Single by Big Brovaz

from the album Nu-Flow
- Released: 14 October 2002
- Studio: Dairy (Brixton, England)
- Length: 3:21
- Label: Epic; Daylight;
- Songwriters: Michael Mugiisha; John Paul Horsley; Tayo Aisida; Cherise Roberts; Nadia Shepherd; Dion Howell; Dean Macintosh; Abdul Bella; Michael Brown;
- Producers: Skillz and Fingaz

Big Brovaz singles chronology
|  | "Nu Flow" (2002) | "OK" (2003) |

= Nu Flow =

2002 single by Big Brovaz

"Nu Flow" is the debut single of British R&B collective Big Brovaz. It was released as the first single from their debut album, Nu-Flow (2002), on 14 October 2002. "Nu Flow" peaked at number three on the UK Singles Chart and spent 19 weeks inside the UK top 100. The single was also successful in New Zealand and Norway, where it reached number one, and in Australia, where it peaked at number three to become their joint-highest-peaking hit, along with "Favourite Things".

==Music video==
The accompanying music video was directed by Vaughan Arnell.

==Track listings==
UK CD1
1. "Nu Flow" (original clean radio edit)
2. "Nu Flow" (Blacksmith club rub)
3. "Nu Flow" (Shy FX and T Power remix)
4. "Nu Flow" (video)

UK CD2
1. "Nu Flow" (original)
2. "Nu Flow" (Marley Marl main mix)
3. "Nu Flow" (Fusion remix)

UK 12-inch single
A1. "Nu Flow" (Blacksmith club rub)
A2. "Nu Flow" (original)

########################################

BRIEF 1 → Update the entries from the line containing "292, 392, 1041]" through the end of the entries, replacing "table_header" with "column_header" and leaving everything else unchanged.

PROVIDED INFORMATION →
########################################

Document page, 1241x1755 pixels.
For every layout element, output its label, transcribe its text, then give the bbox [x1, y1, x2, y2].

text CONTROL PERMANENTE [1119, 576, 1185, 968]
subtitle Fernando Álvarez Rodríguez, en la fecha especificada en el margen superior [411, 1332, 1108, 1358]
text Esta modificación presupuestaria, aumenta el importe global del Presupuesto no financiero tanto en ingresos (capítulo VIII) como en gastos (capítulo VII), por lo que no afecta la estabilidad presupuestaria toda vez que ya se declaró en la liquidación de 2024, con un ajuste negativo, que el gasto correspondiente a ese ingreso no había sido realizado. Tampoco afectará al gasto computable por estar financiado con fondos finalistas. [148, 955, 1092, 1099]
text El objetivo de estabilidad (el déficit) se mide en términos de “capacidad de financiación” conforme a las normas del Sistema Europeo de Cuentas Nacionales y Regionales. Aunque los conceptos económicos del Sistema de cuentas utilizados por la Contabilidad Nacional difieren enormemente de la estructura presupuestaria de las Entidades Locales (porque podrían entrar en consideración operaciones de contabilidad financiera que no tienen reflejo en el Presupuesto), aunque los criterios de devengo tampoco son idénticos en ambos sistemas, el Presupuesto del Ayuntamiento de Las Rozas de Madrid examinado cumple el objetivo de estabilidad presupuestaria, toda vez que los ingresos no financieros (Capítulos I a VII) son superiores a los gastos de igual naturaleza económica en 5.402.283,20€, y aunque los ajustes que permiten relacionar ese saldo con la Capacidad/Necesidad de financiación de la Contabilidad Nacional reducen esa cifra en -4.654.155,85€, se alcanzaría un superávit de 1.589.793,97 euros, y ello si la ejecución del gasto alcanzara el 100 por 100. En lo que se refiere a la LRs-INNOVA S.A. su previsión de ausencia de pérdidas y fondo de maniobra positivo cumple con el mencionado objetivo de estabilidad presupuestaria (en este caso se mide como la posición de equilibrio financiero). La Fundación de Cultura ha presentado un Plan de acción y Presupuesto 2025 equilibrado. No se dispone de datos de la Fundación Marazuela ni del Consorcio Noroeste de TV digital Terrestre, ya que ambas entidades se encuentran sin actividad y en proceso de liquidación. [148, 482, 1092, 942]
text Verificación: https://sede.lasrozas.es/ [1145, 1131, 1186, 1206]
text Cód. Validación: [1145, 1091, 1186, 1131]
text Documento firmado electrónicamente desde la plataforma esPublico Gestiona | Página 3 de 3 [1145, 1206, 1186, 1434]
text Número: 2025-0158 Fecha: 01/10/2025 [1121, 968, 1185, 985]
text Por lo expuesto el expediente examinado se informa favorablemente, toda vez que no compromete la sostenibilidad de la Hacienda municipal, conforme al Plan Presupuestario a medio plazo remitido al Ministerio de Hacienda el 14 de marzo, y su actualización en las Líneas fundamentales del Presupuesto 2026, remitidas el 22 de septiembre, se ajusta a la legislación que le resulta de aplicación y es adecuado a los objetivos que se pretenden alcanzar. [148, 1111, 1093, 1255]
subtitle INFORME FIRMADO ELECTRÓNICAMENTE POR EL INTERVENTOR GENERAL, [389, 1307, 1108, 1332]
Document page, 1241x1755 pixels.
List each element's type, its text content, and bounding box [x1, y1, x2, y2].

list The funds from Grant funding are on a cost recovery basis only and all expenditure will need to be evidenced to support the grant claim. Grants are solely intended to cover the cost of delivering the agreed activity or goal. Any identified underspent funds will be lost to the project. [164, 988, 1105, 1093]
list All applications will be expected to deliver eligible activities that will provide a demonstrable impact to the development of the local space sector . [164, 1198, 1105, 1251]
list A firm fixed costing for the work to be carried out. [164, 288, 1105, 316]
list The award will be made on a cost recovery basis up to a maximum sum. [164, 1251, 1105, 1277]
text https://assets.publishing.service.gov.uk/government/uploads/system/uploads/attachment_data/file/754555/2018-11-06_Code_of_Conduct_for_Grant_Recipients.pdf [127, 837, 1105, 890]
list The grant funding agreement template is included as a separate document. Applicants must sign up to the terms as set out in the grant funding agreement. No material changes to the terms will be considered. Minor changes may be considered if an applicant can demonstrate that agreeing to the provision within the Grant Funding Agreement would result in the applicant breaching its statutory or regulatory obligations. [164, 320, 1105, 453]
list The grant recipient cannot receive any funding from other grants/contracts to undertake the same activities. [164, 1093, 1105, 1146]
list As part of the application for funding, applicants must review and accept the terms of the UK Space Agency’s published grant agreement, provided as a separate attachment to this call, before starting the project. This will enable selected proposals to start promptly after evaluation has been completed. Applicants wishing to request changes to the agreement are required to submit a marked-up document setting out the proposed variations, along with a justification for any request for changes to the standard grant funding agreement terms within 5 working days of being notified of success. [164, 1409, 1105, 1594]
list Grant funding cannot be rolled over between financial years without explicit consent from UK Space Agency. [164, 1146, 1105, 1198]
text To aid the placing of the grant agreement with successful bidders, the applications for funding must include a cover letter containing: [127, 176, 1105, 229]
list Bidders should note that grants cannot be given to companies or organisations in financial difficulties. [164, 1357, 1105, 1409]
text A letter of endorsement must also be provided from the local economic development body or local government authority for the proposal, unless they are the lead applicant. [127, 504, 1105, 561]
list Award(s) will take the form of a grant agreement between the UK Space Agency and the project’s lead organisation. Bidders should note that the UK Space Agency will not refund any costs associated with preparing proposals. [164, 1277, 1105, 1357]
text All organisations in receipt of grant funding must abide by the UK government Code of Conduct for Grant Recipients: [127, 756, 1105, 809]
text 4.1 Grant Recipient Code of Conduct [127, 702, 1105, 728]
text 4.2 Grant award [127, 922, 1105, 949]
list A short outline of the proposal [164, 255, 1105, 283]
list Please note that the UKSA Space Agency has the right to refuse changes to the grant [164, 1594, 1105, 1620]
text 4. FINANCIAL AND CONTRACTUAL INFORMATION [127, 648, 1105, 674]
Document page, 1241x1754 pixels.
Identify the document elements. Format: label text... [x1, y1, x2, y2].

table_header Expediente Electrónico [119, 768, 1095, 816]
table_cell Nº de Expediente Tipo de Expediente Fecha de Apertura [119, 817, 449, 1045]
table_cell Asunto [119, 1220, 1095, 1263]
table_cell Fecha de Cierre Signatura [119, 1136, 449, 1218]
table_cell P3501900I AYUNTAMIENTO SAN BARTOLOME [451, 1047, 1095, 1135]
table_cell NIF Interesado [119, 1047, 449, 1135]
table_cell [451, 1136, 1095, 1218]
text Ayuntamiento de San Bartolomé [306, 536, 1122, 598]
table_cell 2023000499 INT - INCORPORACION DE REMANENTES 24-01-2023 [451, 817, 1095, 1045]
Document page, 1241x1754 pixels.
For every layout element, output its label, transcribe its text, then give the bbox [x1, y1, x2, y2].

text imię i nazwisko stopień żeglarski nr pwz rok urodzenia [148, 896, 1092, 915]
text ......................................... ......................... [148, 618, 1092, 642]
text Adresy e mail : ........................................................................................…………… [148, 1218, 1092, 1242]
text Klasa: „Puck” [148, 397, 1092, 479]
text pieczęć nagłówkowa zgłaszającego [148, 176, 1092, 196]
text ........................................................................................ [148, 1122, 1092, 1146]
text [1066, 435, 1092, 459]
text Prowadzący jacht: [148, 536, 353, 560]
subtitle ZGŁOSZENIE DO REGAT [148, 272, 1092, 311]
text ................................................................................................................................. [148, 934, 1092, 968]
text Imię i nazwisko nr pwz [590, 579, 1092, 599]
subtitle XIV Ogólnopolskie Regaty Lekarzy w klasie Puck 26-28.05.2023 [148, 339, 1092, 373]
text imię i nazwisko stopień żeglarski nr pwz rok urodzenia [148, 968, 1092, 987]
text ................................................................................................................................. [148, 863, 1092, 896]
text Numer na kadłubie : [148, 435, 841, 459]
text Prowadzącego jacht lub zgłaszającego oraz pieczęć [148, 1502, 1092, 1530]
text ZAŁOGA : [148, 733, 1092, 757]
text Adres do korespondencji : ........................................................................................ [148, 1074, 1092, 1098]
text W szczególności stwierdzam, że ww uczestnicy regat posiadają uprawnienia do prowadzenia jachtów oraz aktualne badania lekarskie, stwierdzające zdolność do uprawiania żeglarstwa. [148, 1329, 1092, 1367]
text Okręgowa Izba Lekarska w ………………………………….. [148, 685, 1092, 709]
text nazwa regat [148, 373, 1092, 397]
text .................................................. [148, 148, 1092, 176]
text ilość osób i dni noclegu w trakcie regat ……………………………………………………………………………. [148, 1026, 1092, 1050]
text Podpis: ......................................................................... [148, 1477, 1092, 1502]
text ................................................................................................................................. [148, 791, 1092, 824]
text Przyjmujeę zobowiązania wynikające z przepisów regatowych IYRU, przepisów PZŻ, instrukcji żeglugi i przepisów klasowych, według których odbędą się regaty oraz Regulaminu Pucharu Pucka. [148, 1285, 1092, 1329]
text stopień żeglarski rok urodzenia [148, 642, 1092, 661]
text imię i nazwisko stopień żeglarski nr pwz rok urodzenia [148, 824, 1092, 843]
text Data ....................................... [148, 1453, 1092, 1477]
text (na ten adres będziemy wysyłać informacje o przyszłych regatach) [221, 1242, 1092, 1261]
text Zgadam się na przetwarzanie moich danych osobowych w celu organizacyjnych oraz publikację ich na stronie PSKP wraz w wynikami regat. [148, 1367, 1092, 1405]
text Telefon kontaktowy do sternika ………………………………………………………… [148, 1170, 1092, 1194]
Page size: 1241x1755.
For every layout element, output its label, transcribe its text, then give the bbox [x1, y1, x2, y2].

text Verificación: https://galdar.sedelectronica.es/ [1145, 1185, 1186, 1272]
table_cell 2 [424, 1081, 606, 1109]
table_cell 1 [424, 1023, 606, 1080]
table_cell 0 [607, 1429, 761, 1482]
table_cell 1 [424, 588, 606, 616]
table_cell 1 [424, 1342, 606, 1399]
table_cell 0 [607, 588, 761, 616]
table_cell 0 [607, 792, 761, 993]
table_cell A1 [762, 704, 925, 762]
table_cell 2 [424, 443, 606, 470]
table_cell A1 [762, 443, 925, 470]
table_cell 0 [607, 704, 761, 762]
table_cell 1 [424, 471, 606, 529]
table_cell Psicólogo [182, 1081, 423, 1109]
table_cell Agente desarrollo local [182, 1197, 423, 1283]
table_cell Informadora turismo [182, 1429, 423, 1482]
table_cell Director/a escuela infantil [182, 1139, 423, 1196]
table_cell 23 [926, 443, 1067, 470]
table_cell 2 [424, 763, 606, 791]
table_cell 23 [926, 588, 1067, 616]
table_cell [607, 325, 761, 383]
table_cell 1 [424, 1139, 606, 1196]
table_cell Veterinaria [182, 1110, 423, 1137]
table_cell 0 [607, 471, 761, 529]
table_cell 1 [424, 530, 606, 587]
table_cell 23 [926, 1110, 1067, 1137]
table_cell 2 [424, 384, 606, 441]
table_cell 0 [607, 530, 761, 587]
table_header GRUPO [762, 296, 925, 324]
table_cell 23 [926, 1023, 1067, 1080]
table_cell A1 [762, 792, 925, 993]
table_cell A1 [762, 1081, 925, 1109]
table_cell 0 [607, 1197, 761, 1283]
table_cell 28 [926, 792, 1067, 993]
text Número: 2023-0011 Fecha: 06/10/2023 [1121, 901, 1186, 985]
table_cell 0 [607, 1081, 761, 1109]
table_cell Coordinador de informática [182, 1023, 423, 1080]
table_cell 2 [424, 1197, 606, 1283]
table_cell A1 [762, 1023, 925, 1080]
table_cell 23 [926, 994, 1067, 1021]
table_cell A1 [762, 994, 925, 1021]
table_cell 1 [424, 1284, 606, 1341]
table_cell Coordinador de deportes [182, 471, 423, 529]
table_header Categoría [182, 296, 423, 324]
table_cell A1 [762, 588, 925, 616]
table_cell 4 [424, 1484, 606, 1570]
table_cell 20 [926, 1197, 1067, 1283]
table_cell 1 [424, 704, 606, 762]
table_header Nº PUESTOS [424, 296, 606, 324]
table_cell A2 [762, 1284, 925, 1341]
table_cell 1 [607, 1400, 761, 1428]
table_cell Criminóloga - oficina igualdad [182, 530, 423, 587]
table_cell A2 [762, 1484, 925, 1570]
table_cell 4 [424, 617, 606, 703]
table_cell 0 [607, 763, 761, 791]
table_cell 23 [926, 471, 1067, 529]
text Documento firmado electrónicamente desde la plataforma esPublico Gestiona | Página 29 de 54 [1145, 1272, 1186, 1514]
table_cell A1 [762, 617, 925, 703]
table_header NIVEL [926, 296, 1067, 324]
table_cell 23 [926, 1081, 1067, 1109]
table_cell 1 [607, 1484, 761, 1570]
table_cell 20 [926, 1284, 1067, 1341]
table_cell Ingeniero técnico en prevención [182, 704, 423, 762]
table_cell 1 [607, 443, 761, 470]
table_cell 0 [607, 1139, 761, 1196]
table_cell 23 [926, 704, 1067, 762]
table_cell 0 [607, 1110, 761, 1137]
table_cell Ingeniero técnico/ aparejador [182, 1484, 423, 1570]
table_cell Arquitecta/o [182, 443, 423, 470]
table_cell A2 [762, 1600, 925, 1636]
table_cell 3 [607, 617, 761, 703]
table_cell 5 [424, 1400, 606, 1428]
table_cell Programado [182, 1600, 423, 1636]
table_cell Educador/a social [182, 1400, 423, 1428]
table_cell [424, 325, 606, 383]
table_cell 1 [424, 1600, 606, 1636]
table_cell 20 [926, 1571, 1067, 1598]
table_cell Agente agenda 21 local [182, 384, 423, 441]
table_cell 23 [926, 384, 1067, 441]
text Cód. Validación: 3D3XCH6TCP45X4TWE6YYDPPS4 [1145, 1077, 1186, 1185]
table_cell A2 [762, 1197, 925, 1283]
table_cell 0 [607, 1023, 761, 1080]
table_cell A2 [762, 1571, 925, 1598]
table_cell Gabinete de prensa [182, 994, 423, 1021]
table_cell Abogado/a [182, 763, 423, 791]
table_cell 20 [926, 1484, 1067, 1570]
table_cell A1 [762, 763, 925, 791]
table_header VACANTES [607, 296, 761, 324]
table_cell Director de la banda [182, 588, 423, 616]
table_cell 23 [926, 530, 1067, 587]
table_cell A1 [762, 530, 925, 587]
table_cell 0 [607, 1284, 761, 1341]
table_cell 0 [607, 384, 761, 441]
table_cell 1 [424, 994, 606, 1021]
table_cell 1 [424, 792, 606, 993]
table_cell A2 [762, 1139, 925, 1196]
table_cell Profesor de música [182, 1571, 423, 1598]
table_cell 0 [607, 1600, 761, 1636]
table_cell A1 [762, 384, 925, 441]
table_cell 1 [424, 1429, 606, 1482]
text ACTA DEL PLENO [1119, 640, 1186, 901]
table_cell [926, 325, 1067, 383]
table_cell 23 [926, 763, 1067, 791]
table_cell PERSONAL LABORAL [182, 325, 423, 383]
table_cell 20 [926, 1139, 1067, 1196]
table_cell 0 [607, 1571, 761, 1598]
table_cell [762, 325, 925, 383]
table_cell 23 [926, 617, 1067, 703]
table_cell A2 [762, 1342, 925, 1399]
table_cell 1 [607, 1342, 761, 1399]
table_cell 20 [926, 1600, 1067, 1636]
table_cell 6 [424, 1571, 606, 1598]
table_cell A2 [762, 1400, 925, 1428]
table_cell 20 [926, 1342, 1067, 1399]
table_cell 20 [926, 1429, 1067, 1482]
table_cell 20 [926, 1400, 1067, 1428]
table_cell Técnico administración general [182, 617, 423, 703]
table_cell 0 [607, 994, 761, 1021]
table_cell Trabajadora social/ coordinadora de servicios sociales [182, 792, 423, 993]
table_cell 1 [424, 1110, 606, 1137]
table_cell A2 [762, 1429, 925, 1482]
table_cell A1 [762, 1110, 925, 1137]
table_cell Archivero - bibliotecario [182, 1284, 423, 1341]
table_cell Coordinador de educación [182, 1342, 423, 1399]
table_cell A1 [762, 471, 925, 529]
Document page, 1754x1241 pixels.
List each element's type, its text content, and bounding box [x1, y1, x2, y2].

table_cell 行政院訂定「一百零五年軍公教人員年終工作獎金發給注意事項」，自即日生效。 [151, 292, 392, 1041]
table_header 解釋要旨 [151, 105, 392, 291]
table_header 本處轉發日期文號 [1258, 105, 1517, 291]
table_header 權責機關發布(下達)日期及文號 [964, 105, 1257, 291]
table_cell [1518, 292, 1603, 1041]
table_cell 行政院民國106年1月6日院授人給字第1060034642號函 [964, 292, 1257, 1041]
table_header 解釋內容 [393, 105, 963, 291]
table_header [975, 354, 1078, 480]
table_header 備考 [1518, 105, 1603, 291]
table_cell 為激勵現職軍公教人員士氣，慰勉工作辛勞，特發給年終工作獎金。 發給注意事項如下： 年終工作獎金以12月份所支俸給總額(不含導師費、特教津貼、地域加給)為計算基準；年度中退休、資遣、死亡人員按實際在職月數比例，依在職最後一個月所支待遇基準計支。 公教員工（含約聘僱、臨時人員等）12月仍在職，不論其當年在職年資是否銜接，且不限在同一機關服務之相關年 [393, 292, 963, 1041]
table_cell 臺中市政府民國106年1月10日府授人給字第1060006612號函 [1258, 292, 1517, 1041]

########################################

BRIEF 2 → According to the text on "Nu Flow," who directed the single's music video?

TASK RESPONSE 1 →
table_cell 行政院訂定「一百零五年軍公教人員年終工作獎金發給注意事項」，自即日生效。 [151, 292, 392, 1041]
column_header 解釋要旨 [151, 105, 392, 291]
column_header 本處轉發日期文號 [1258, 105, 1517, 291]
column_header 權責機關發布(下達)日期及文號 [964, 105, 1257, 291]
table_cell [1518, 292, 1603, 1041]
table_cell 行政院民國106年1月6日院授人給字第1060034642號函 [964, 292, 1257, 1041]
column_header 解釋內容 [393, 105, 963, 291]
column_header [975, 354, 1078, 480]
column_header 備考 [1518, 105, 1603, 291]
table_cell 為激勵現職軍公教人員士氣，慰勉工作辛勞，特發給年終工作獎金。 發給注意事項如下： 年終工作獎金以12月份所支俸給總額(不含導師費、特教津貼、地域加給)為計算基準；年度中退休、資遣、死亡人員按實際在職月數比例，依在職最後一個月所支待遇基準計支。 公教員工（含約聘僱、臨時人員等）12月仍在職，不論其當年在職年資是否銜接，且不限在同一機關服務之相關年 [393, 292, 963, 1041]
table_cell 臺中市政府民國106年1月10日府授人給字第1060006612號函 [1258, 292, 1517, 1041]

TASK RESPONSE 2 → Vaughan Arnell